Just because you can, it doesn't mean that you should

This one is a very difficult subject to cover as it gets into all sorts of ethical and legal issues. There is a tremendous amount of baseball out there. Some of it, like the Lahman's Baseball Database and Retrosheet is available in CSV format and is easy to download. Other data requires a scraper to fully access at baseball scale. And here is where this all throws me for an ethical loop - a lot of this data is not very accessible so in many cases, for people who rely upon screen readers, a massive amount of baseball data is left in a format they cannot possibly learn from. So... what do you do when a condition you certainly did not ask for keeps you from fully enjoying a sport you love? Everything gets more nuanced.

All of these websites have their own terms of use and so you have to carefully read their terms and conditions before you start scraping. Generative AI services that I have tested will not get into these issues unless you specifically ask about them and link directly to their terms.
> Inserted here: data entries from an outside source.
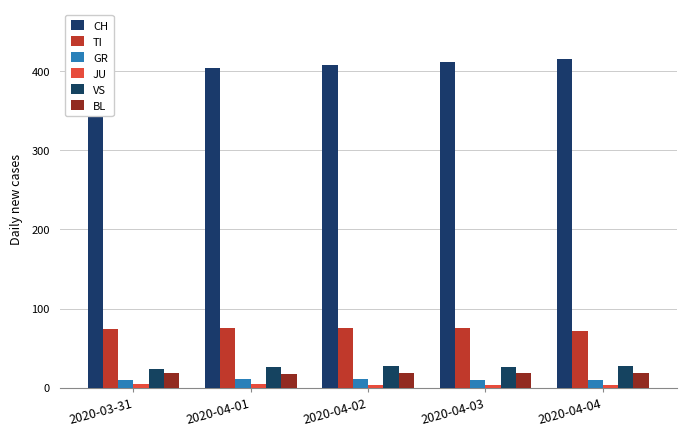

What position from the left is 2020-04-02?

3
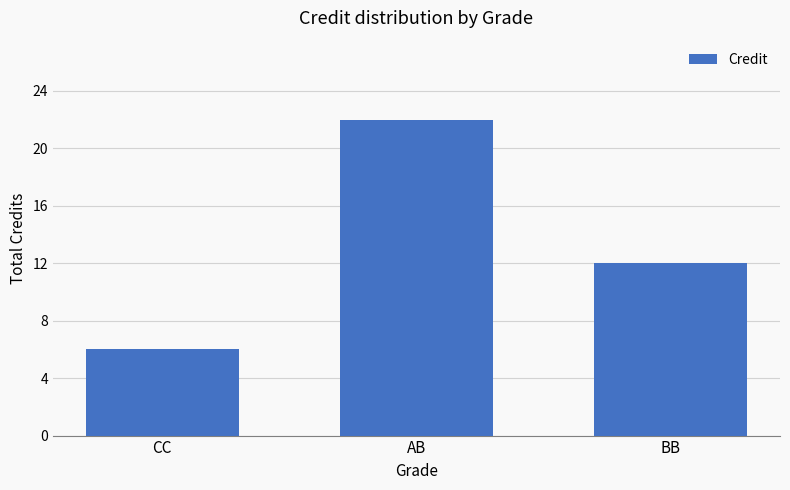

What is the value of the 2nd bar from the left?

22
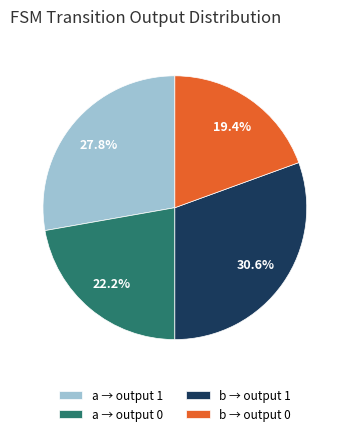

Approximately how many times larger is the value at a → output 0 compared to b → output 1?

0.7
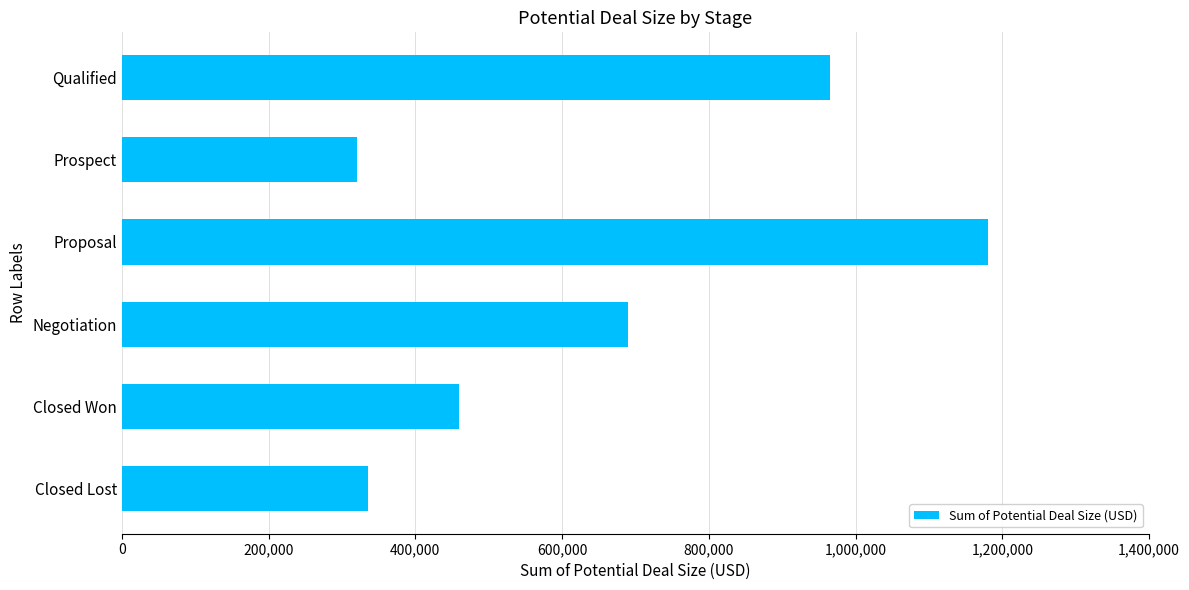

Rank the categories by value from lowest to highest.

Prospect, Closed Lost, Closed Won, Negotiation, Qualified, Proposal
If you decide you can, make sure to include politeness in your prompts

If after reviewing their terms, you realize that you are in a position where you can ethically scrape data, you still can't just hit another site over and over. Instead, when you are building out your scraper, you have to include politeness delays in your prompt. If you include these kinds of delays, you will be more gentle on the server resources that other people pay for and if you're gentle with their resources, they are more likely to keep hosting them through the age of greedy generative AI scrapers.

Example prompts include:

"Please build a highly ethical scraper to collect (what you are looking for). Make sure it includes a mandatory politeness delay between each request plus a random amount of time to wait in addition to the mandatory politeness delay."
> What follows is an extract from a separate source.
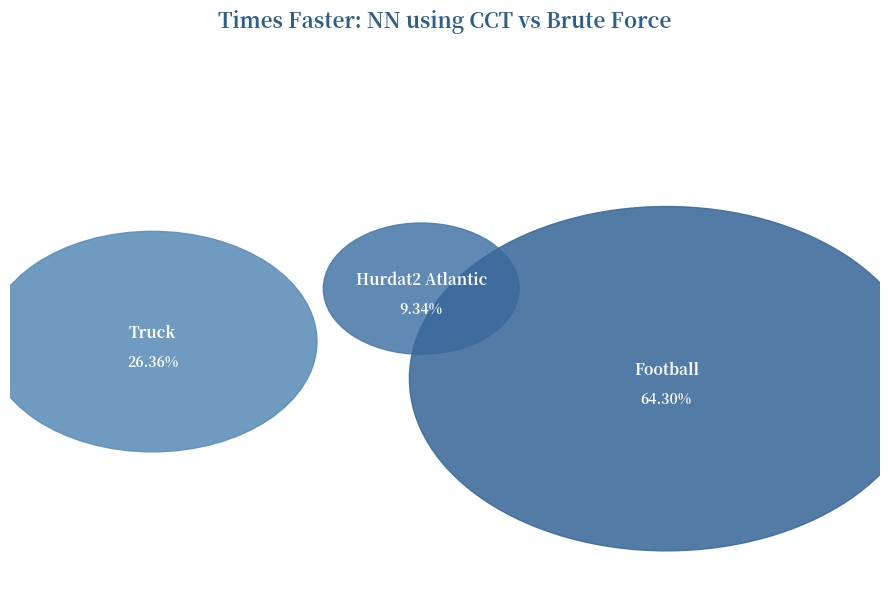

To the nearest percent, what percentage of the pie is Hurdat2 Atlantic?

9%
It's easy and more gentle on other people's resources.

Chat > Agentic (in my opinion)

This is where I am sure my background in software development messes with my point of view. But, I am not fully convinced on agentic, especially when it comes to baseball analysis. While agentic is good at generating a lot of code quickly, I find that it follows my lead a little too carefully.

With a chat interface, I can ask it to argue with me and poke holes in my thesis before I start writing code and analyzing data. A good chat, constantly prompted to be critical can help me refine my ideas, suggest different data sources that I could use in my analysis and generally strengthens the quality of my research. It's still my analysis, only it's stronger because I find that if I prompt the chat to be highly critical, it forces me to think through my heavy bias as a fan.

Conclusion

As I mentioned, I will be turning this into a more complete guide but I just wanted to publish some really basic thoughts that I have picked up over the last couple of years of helping run an active league with a variety of adults with a variety of technical skills and physical abilities.